Vieng Say Lasey Song Kham was stoic as he pulled up his T-shirt sleeve at the last community Tdap clinic in San Pablo last week. A Contra Costa County registered nurse gently swabbed his shoulder before flicking the syringe and poking the small needle into his upper arm, a process that took only a second but could make a big difference when it comes to protecting Lasey Song Kham and others from contracting pertussis, a contagious disease that killed ten California infants last year.
The John F. Kennedy High School ninth-grader is one of millions of California students in the seventh to 12th grades who risk being turned away from school this year if they don’t get the shot within 30 days of their first day of school. For West Contra Costa County School District students, the deadline is this week.
Tdap is a booster shot that protects against pertussis (commonly known as whooping cough), a contagious bacterial disease that was declared an epidemic last year after more than 27,500 cases were reported in California, according to the Centers for Disease Control and Prevention.
More than 200 Contra Costa County residents tested positive for the sickness in 2010, a sharp rise from the usual ten or so cases that are usually reported in the county each year, said Paul Leung, the immunization coordinator for Contra Costa Health Services. Ninety-nine CCC residents have reportedly come down with the disease this year so far, he said.
But as of Sept. 15, a significant number of the district’s 14,000 middle- and high-school students hadn’t received their shot, according to data compiled by Frances Ng, a district nurse.
In regards to middle schools, Lovonya DeJean Middle School had the lowest percentage of compliance with 48 percent. Hercules Middle School had the highest percentage of compliance with 76 percent.
Middle College High School took the No. 1 spot for high schools with 100 percent compliance, and John F. Kennedy High School had the lowest level of compliance with 65 percent.
“This is the first time we’ve ever had [a new vaccine requirement] for so many grade levels, and it really is ambitious to do seven through 12 all at once,” Leung said. “We’re talkin’ many, many thousands of students in our county.”
In fall 2010, the state passed a law requiring kids entering grades seven to 12 to show proof of having received the vaccination before their first day of the 2011-2012 school year. After this year, only students entering the seventh grade will be required to get the vaccine.
But by July 2011, an estimated 1 million California students had yet to meet the requirement, prompting Gov. Jerry Brown to sign a bill allowing a 30-day grace period. For Richmond-area schools, the new deadline falls in the third week of September.
County health departments around the state—including Contra Costa Health Services—teamed up with school districts earlier this year in an effort to get the word out to parents.
In Contra Costa County, weekly community clinics were held starting near the end of the school year at locations including San Pablo City Hall, where students could receive the vaccine for free, Leung said. At its peak, the San Pablo clinic saw up to 300 kids a week.
“We’ve seen a huge increase in the number of whooping cough cases, so we try to do whatever we can to get vaccine out there because it is a preventable disease,” Leung said. “It’s unlike chicken pox or measles, where if you get it once you’re immune for the rest of your life.”
Pertussis usually shows up as a nagging cough in most individuals, but for infants who are too young to receive their first round of immunizations, it can be deadly. Most babies contract the disease from a family member, Leung said. This discovery has led to an emphasis on “cocooning” infants from the disease by ensuring those close to them are vaccinated.
Pertussis is considered to be a common disease in the United States, and epidemics occur every three-to-five years, according to the CDC. But the number of Californians who contracted the disease last year was the highest since 1947, prompting legislators to follow in the footsteps of other states and pass a vaccination law, Leung said.

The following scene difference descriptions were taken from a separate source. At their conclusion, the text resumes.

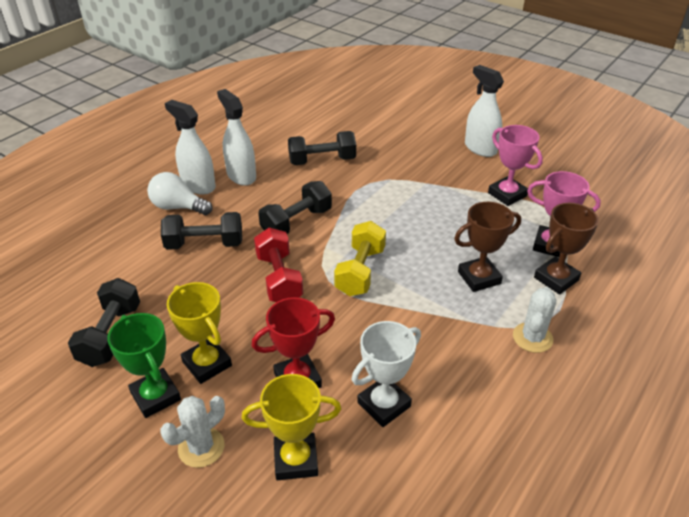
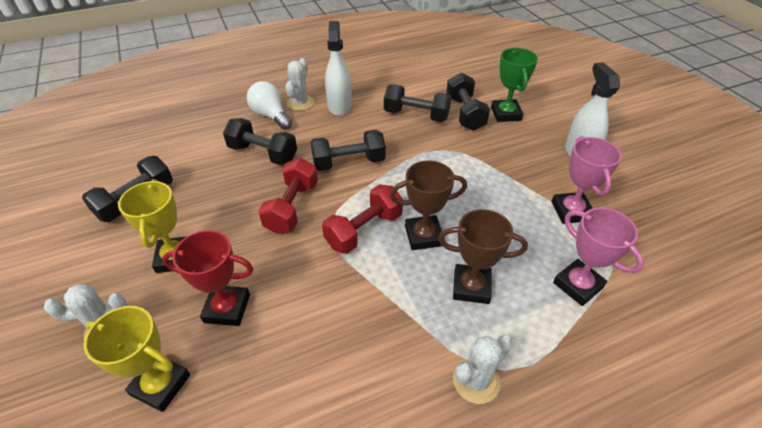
camera: 30 degrees right, 5 degrees up
(156, 396) = (118, 267): green trophy -> green trophy (506, 114)
(198, 185) = (300, 103): white spray bottle -> white cactus
(360, 271) = (364, 230): yellow dumbbell -> red dumbbell
(364, 145) = (465, 113): none -> black dumbbell
(384, 404) = (275, 373): white trophy -> none
(556, 279) = (555, 326): brown trophy -> brown trophy (423, 236)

As the 30-day grace period comes to an end, school administrators are taking a wait-and-see approach with how to deal with kids who show up at school after deadline without the vaccination, said Marin Trujillo, a spokesperson for the West Contra Costa County Unified School District.

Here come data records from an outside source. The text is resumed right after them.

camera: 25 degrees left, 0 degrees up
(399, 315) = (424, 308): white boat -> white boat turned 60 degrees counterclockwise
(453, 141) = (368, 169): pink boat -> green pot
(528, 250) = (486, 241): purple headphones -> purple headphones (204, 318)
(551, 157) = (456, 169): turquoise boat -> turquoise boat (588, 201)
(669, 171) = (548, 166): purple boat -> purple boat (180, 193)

“The way that we’ve been operating around this is that we do not want to turn anyone away, but the letter that we sent to families did say ‘no shot, no school,’ and it’s true,” Trujillo said. He said the district may have to get creative by potentially offering the shot on campuses for a day or two, but no plans have been confirmed.
Leung expects that most administrators will call the Contra Costa County Office of Education for advice on how to handle noncompliant students when the deadline comes, and if they still can’t get an answer, they’ll contact the California Department of Education.
Although community clinics are over, individuals who have yet to receive their Tdap shot can visit their private doctor or a pharmacy that administers the vaccine, Leung said. Students and their parents can also visit the county’s brick-and-mortar location at 100 38th St. between 1 and 4:30 p.m. on Mondays for a $15 fee, and fee waivers are available.